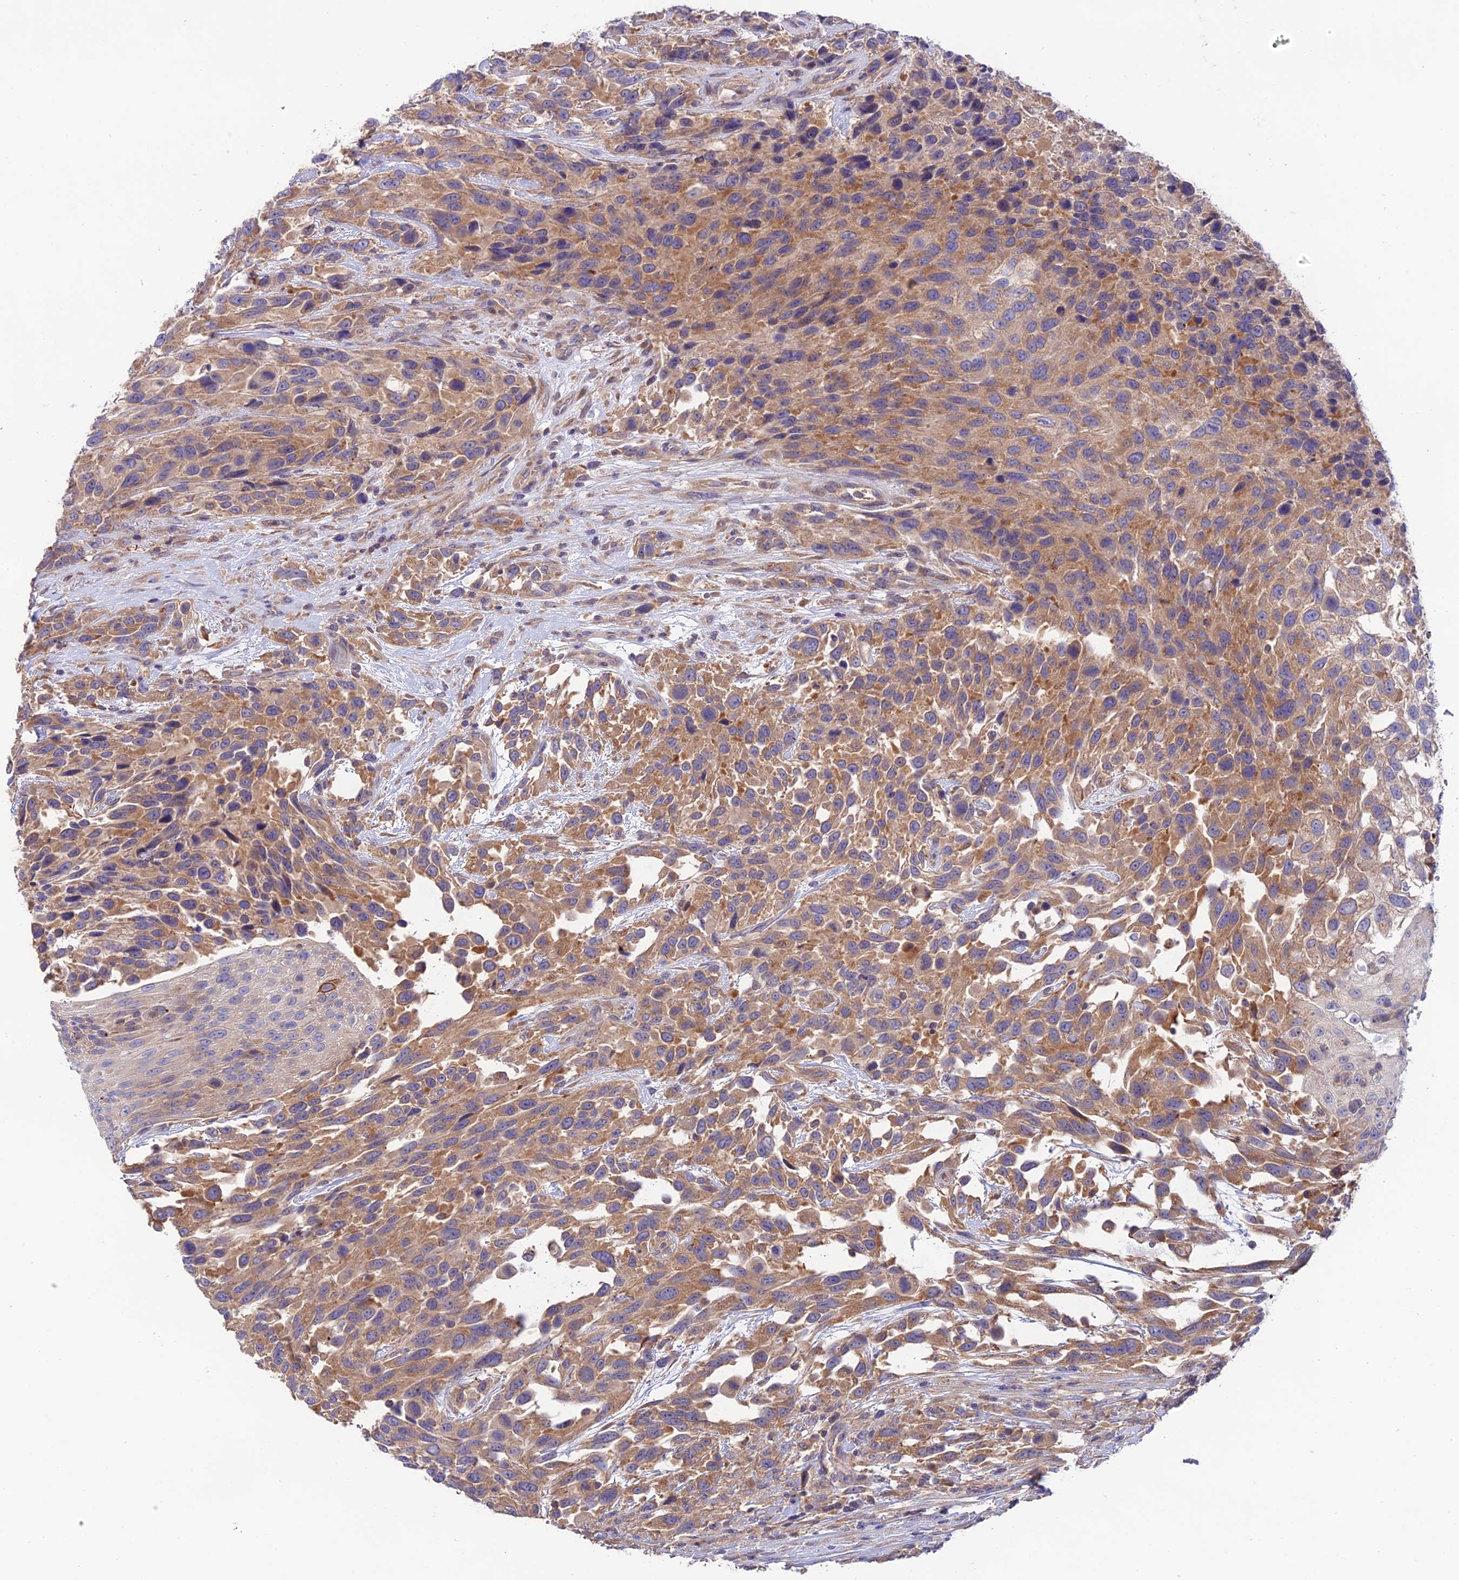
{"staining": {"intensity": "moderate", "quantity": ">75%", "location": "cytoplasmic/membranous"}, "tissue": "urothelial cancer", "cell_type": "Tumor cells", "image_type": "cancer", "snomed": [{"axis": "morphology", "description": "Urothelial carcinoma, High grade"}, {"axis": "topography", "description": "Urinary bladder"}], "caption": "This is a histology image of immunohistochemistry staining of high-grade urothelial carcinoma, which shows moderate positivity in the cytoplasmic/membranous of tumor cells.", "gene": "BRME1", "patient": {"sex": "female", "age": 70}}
...
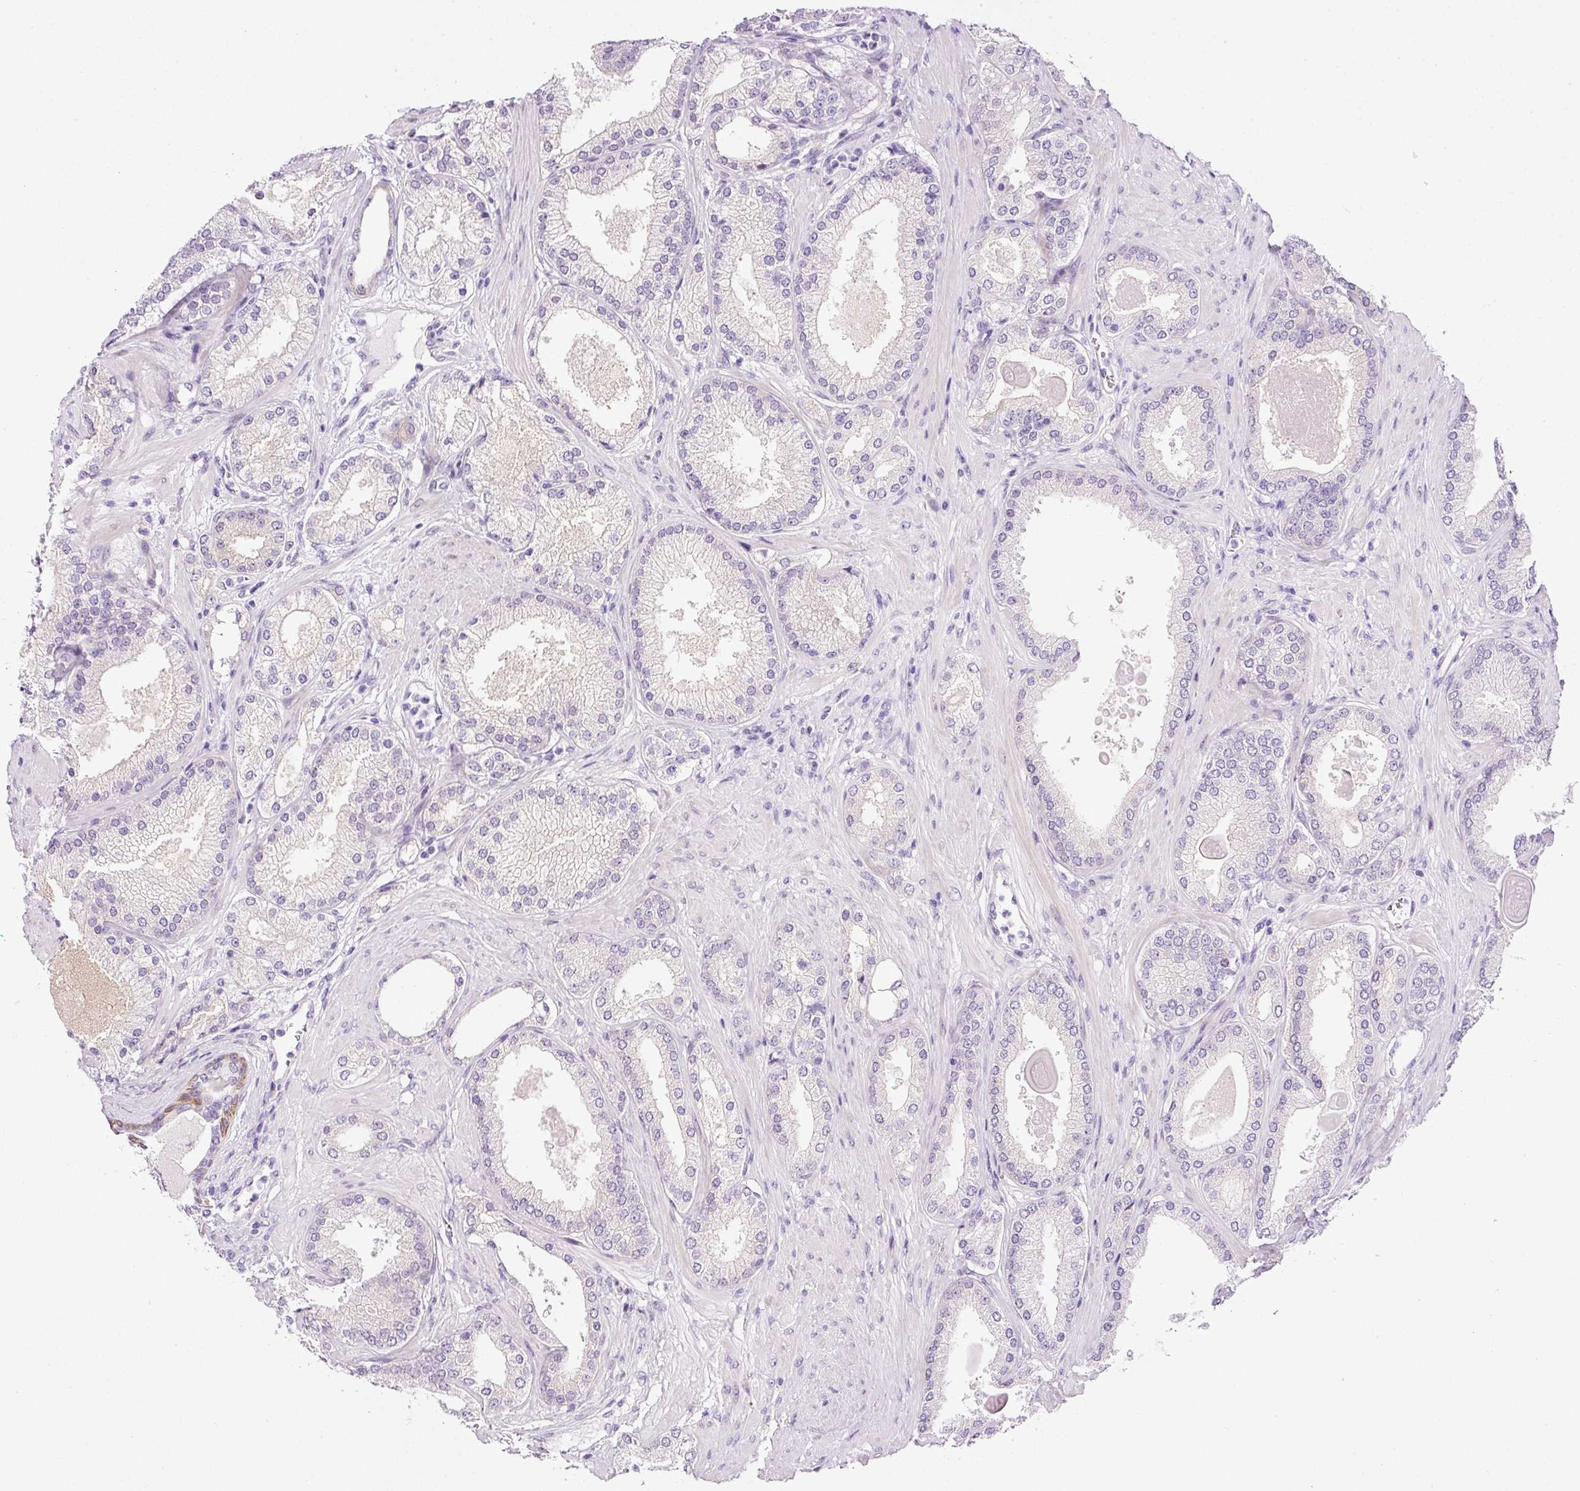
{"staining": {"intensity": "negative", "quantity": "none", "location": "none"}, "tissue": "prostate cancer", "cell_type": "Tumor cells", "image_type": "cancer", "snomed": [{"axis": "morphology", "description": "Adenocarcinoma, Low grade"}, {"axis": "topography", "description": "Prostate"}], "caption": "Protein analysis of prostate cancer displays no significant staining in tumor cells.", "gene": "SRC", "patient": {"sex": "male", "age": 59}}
...
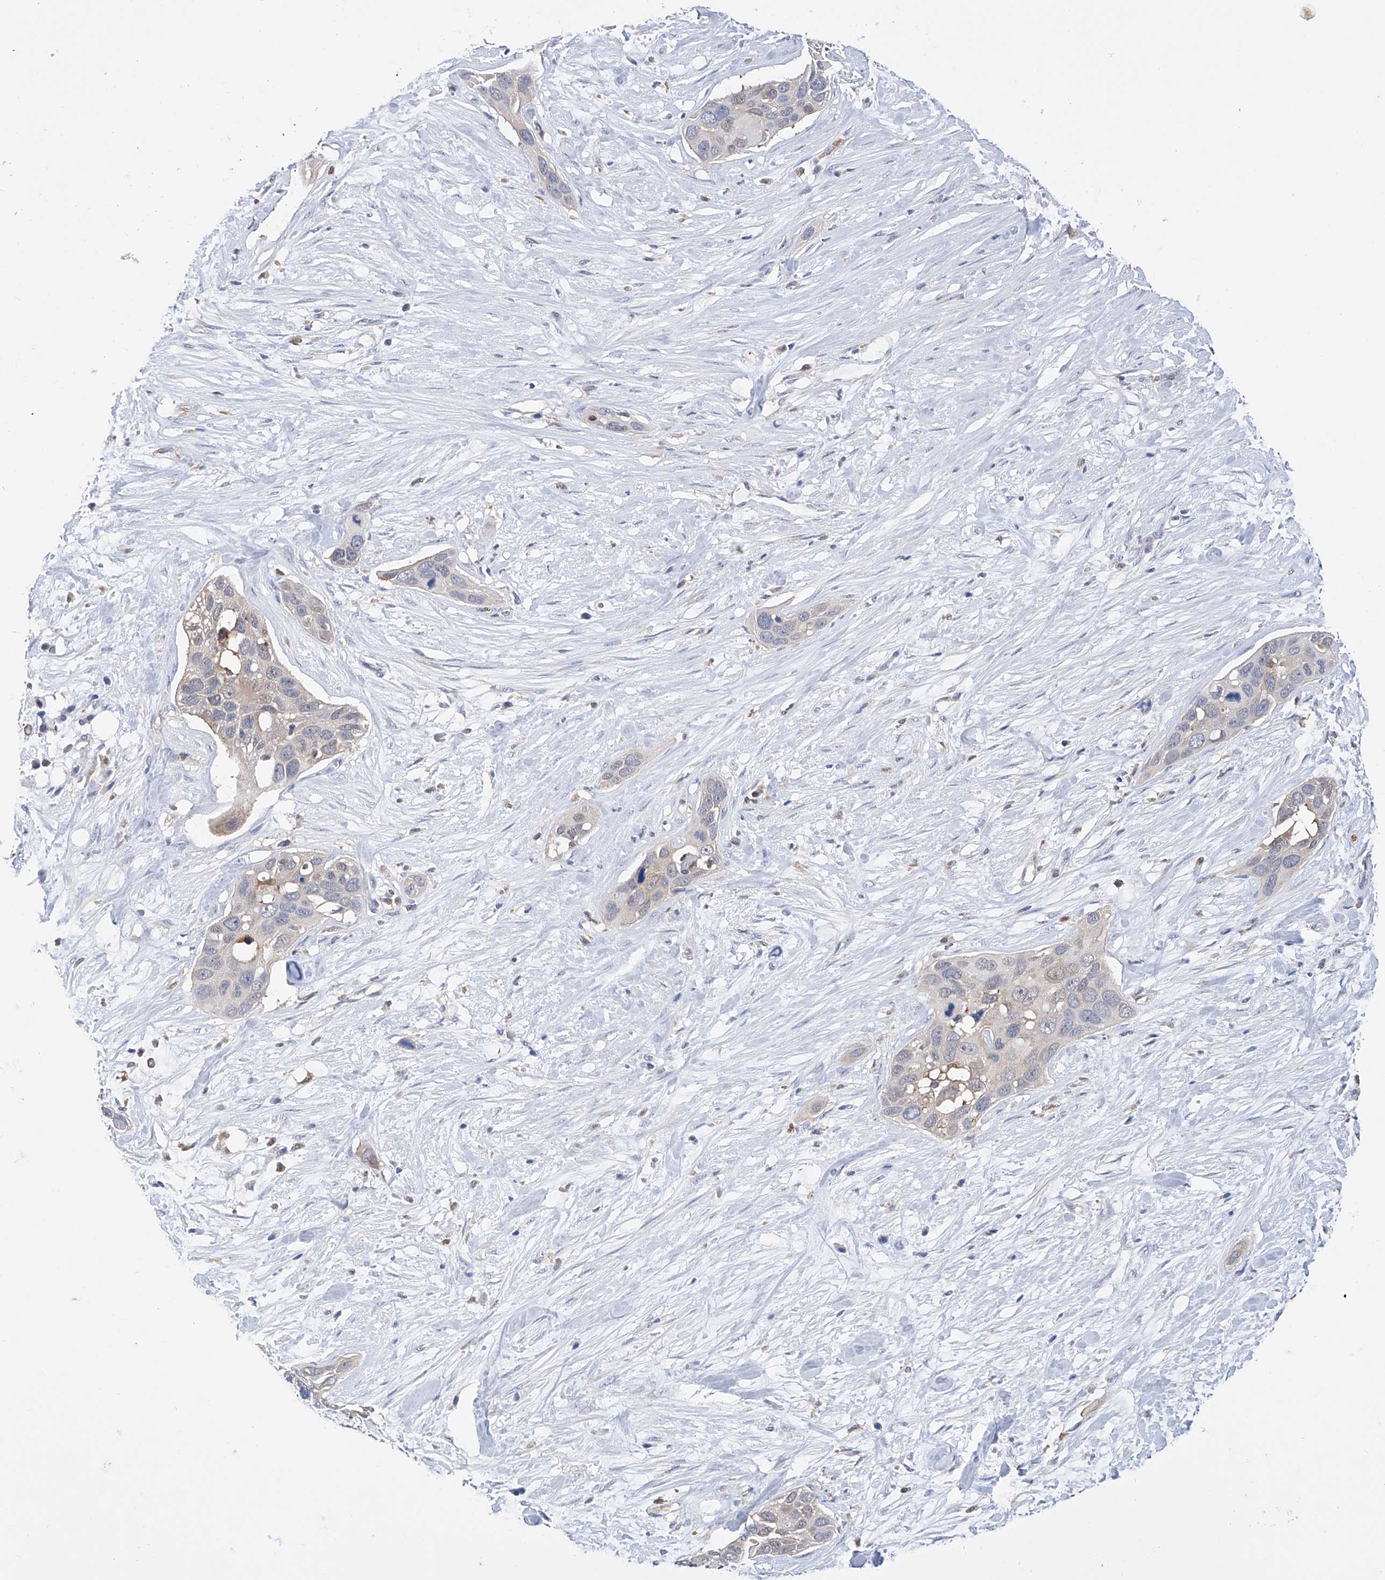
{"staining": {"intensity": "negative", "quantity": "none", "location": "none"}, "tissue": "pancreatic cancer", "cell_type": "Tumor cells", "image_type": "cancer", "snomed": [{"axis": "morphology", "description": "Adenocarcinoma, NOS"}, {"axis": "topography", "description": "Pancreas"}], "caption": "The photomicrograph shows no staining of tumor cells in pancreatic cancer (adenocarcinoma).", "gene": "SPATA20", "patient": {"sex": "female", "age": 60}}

WHAT THE TASK REQUIRES ▸
Go through the data line by line and say how many lines contain "female". Give the number alone.

RESPONSE TO THIS TASK ▸
2